### TASK
Number of lines below with the word "apologize": state it and write nothing more.

Items listed in a dataset:
- Opening Delimiter -
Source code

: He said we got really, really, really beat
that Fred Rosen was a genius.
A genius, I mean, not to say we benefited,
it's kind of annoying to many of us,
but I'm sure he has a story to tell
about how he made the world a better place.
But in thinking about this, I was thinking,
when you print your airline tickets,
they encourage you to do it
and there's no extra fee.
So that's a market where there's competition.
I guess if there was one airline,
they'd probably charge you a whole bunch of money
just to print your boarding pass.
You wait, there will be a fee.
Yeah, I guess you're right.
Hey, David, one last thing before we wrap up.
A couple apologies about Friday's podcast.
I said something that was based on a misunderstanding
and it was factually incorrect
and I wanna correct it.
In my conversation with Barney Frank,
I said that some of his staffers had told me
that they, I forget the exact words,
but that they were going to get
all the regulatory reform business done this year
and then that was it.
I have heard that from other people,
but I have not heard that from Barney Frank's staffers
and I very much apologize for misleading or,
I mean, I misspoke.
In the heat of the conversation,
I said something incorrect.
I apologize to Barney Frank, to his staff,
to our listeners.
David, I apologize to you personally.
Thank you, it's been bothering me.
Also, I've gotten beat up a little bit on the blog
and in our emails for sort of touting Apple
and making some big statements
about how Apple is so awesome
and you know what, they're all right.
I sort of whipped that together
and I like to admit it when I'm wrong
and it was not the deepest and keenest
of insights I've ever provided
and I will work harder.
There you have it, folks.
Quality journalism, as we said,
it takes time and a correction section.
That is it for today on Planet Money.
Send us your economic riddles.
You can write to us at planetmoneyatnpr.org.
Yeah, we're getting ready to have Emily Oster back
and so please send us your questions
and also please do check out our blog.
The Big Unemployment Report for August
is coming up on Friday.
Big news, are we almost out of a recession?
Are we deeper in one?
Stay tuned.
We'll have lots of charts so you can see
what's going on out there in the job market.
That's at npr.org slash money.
- Closing Delimiter -
### THE ANSWER
3